Registering a Custom Dataset

Create a new dataset by inheriting from BaseMultimodalDataset and using the @register_dataset decorator:

from karma.eval_datasets.base_dataset import BaseMultimodalDataset
from karma.registries.dataset_registry import register_dataset

@register_dataset(
    "my_custom_dataset", 
    metrics=["exact_match", "accuracy"], 
    task_type="mcqa",
    required_args=["domain"],
    optional_args=["split", "subset"],
    default_args={"split": "test"}
)
class MyCustomDataset(BaseMultimodalDataset):
    """Custom dataset implementation."""
    
    def __init__(self, domain: str, split: str = "test", subset: str = None, **kwargs):
        self.domain = domain
        self.split = split
        self.subset = subset
        super().__init__(**kwargs)
    

Using Your Custom Components

After defining your custom model and dataset, use them with the CLI:

# Use your custom model and dataset
karma eval --model my_custom_model --model-path "path/to/model" \
  --datasets "my_custom_dataset" \
  --dataset-args "my_custom_dataset:domain=medical"
  --model-kwargs '{"temperature":0.5}'

Registration Parameters

Model Registration:

  • name: Unique identifier for your model

Dataset Registration:

  • name: Unique identifier for your dataset
  • metrics: List of applicable metrics (e.g., ["exact_match", "bleu", "accuracy"])
  • task_type: Type of task ("mcqa", "vqa", "translation", "qa")
  • required_args: Arguments that must be provided when creating the dataset
  • optional_args: Arguments that can be provided but have defaults
  • default_args: Default values for arguments

Usage

List available resources:

karma list models
karma list datasets

Basic evaluation:

karma eval --model qwen --model-path "Qwen/Qwen3-0.6B"

Evaluate specific datasets:

karma eval --model qwen --model-path "Qwen/Qwen3-0.6B" --datasets "pubmedqa,medmcqa"

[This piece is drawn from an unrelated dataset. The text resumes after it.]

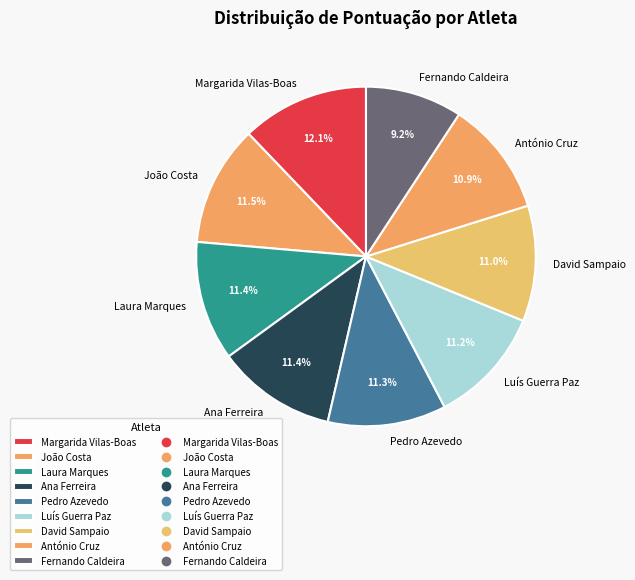

Does Margarida Vilas-Boas represent more than half of the total?

No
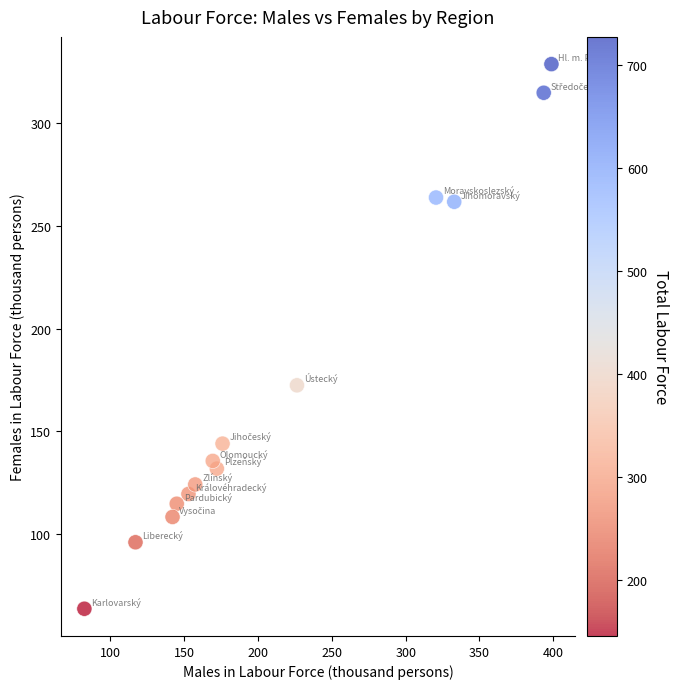

What is the range of X values (max minus min)?

316.4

With dataset-specific arguments:

karma eval --model qwen --model-path "Qwen/Qwen3-0.6B" --datasets "in22conv" \
  --dataset-args "in22conv:source_language=en,target_language=hi"

Advanced options:

karma eval --model qwen --model-path "Qwen/Qwen3-0.6B" \
  --datasets "pubmedqa" --batch-size 16 --output results.json --no-cache

Configuration

KARMA supports environment-based configuration. Create a .env file:

# Cache configuration  
KARMA_CACHE_TYPE=duckdb
KARMA_CACHE_PATH=./cache.db

# Model configuration
HUGGINGFACE_TOKEN=your_token
LOG_LEVEL=INFO

Caching options

  • DuckDB (default) - for local development
  • DynamoDB - for production environments

Enable or disable caching:

karma eval --cache      # Enable (default)
karma eval --no-cache   # Disable

Contributing

We welcome contributions to KARMA!

Adding New Components

KARMA uses a registry-based architecture that makes it easy to add:

  • New datasets - Extend BaseMultimodalDataset and register with @register_dataset
  • New models - Extend BaseLLM and register with @register_model
  • New metrics - Implement custom evaluation metrics
  • New processors - Add data preprocessing capabilities

See the existing implementations in karma/eval_datasets/ and karma/models/ for examples.

License

This project is licensed under the terms of the MIT license.